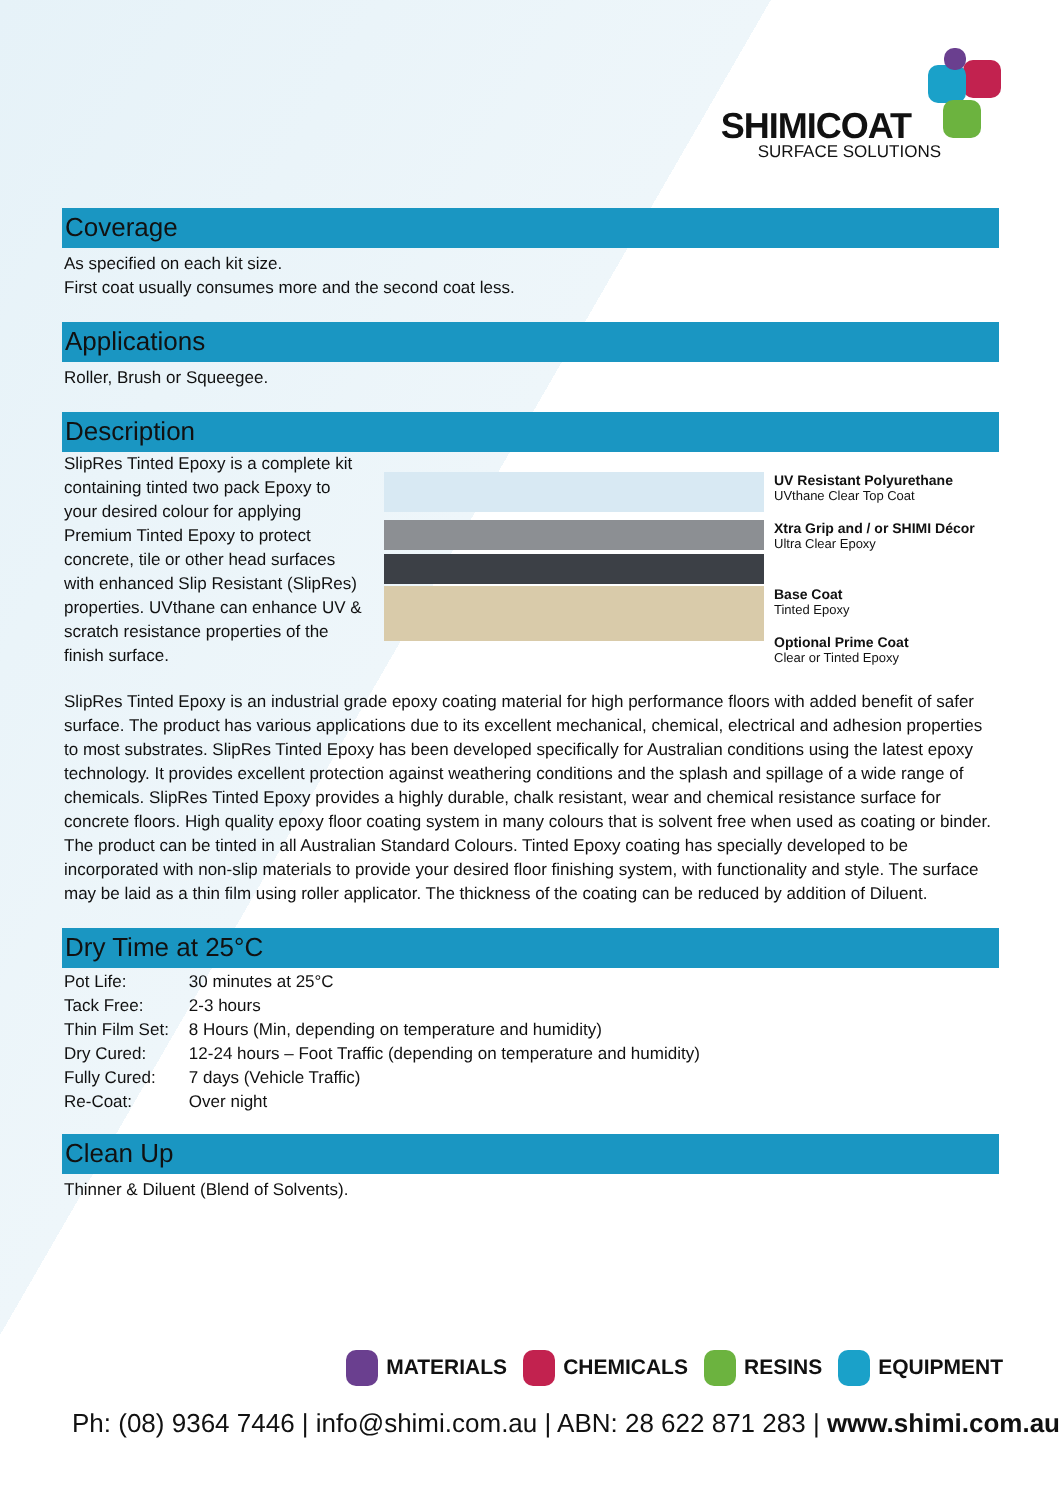SHIMICOAT
SURFACE SOLUTIONS
Coverage
As specified on each kit size.
First coat usually consumes more and the second coat less.
Applications
Roller, Brush or Squeegee.
Description
SlipRes Tinted Epoxy is a complete kit containing tinted two pack Epoxy to your desired colour for applying Premium Tinted Epoxy to protect concrete, tile or other head surfaces with enhanced Slip Resistant (SlipRes) properties. UVthane can enhance UV & scratch resistance properties of the finish surface.
UV Resistant Polyurethane
UVthane Clear Top Coat
Xtra Grip and / or SHIMI Décor
Ultra Clear Epoxy
Base Coat
Tinted Epoxy
Optional Prime Coat
Clear or Tinted Epoxy
SlipRes Tinted Epoxy is an industrial grade epoxy coating material for high performance floors with added benefit of safer surface. The product has various applications due to its excellent mechanical, chemical, electrical and adhesion properties to most substrates. SlipRes Tinted Epoxy has been developed specifically for Australian conditions using the latest epoxy technology. It provides excellent protection against weathering conditions and the splash and spillage of a wide range of chemicals. SlipRes Tinted Epoxy provides a highly durable, chalk resistant, wear and chemical resistance surface for concrete floors. High quality epoxy floor coating system in many colours that is solvent free when used as coating or binder. The product can be tinted in all Australian Standard Colours. Tinted Epoxy coating has specially developed to be incorporated with non-slip materials to provide your desired floor finishing system, with functionality and style. The surface may be laid as a thin film using roller applicator. The thickness of the coating can be reduced by addition of Diluent.
Dry Time at 25°C
| Pot Life: | 30 minutes at 25°C |
| Tack Free: | 2-3 hours |
| Thin Film Set: | 8 Hours (Min, depending on temperature and humidity) |
| Dry Cured: | 12-24 hours – Foot Traffic (depending on temperature and humidity) |
| Fully Cured: | 7 days (Vehicle Traffic) |
| Re-Coat: | Over night |
Clean Up
Thinner & Diluent (Blend of Solvents).
MATERIALS CHEMICALS RESINS EQUIPMENT
Ph: (08) 9364 7446 | info@shimi.com.au | ABN: 28 622 871 283 | www.shimi.com.au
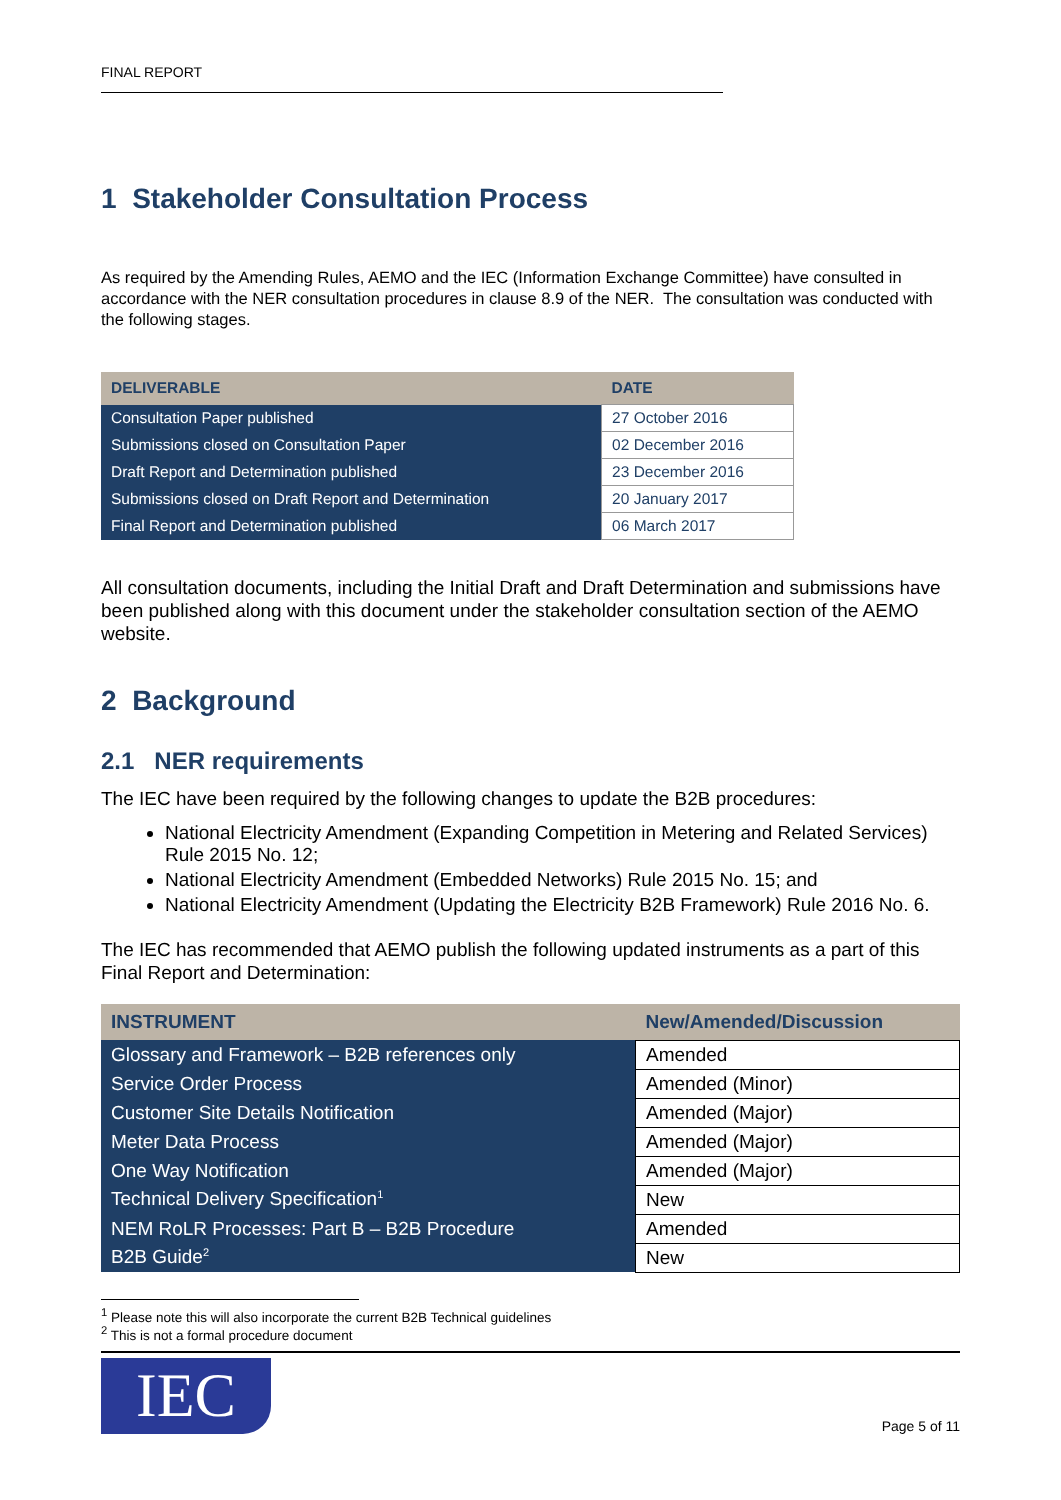FINAL REPORT
1 Stakeholder Consultation Process
As required by the Amending Rules, AEMO and the IEC (Information Exchange Committee) have consulted in accordance with the NER consultation procedures in clause 8.9 of the NER. The consultation was conducted with the following stages.
| DELIVERABLE | DATE |
| --- | --- |
| Consultation Paper published | 27 October 2016 |
| Submissions closed on Consultation Paper | 02 December 2016 |
| Draft Report and Determination published | 23 December 2016 |
| Submissions closed on Draft Report and Determination | 20 January 2017 |
| Final Report and Determination published | 06 March 2017 |
All consultation documents, including the Initial Draft and Draft Determination and submissions have been published along with this document under the stakeholder consultation section of the AEMO website.
2 Background
2.1 NER requirements
The IEC have been required by the following changes to update the B2B procedures:
National Electricity Amendment (Expanding Competition in Metering and Related Services) Rule 2015 No. 12;
National Electricity Amendment (Embedded Networks) Rule 2015 No. 15; and
National Electricity Amendment (Updating the Electricity B2B Framework) Rule 2016 No. 6.
The IEC has recommended that AEMO publish the following updated instruments as a part of this Final Report and Determination:
| INSTRUMENT | New/Amended/Discussion |
| --- | --- |
| Glossary and Framework – B2B references only | Amended |
| Service Order Process | Amended (Minor) |
| Customer Site Details Notification | Amended (Major) |
| Meter Data Process | Amended (Major) |
| One Way Notification | Amended (Major) |
| Technical Delivery Specification<sup>1</sup> | New |
| NEM RoLR Processes: Part B – B2B Procedure | Amended |
| B2B Guide<sup>2</sup> | New |
<sup>1</sup> Please note this will also incorporate the current B2B Technical guidelines
<sup>2</sup> This is not a formal procedure document
IEC
Page 5 of 11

•••••

▸ WORK REQUIRED:
Write out, word for word, every line from the one containing "Details Notification | Amended (Major) |" through the last line of the records above.

▸ SOLUTION TO THIS PROBLEM:
| Customer Site Details Notification | Amended (Major) |
| Meter Data Process | Amended (Major) |
| One Way Notification | Amended (Major) |
| Technical Delivery Specification<sup>1</sup> | New |
| NEM RoLR Processes: Part B – B2B Procedure | Amended |
| B2B Guide<sup>2</sup> | New |
<sup>1</sup> Please note this will also incorporate the current B2B Technical guidelines
<sup>2</sup> This is not a formal procedure document
IEC
Page 5 of 11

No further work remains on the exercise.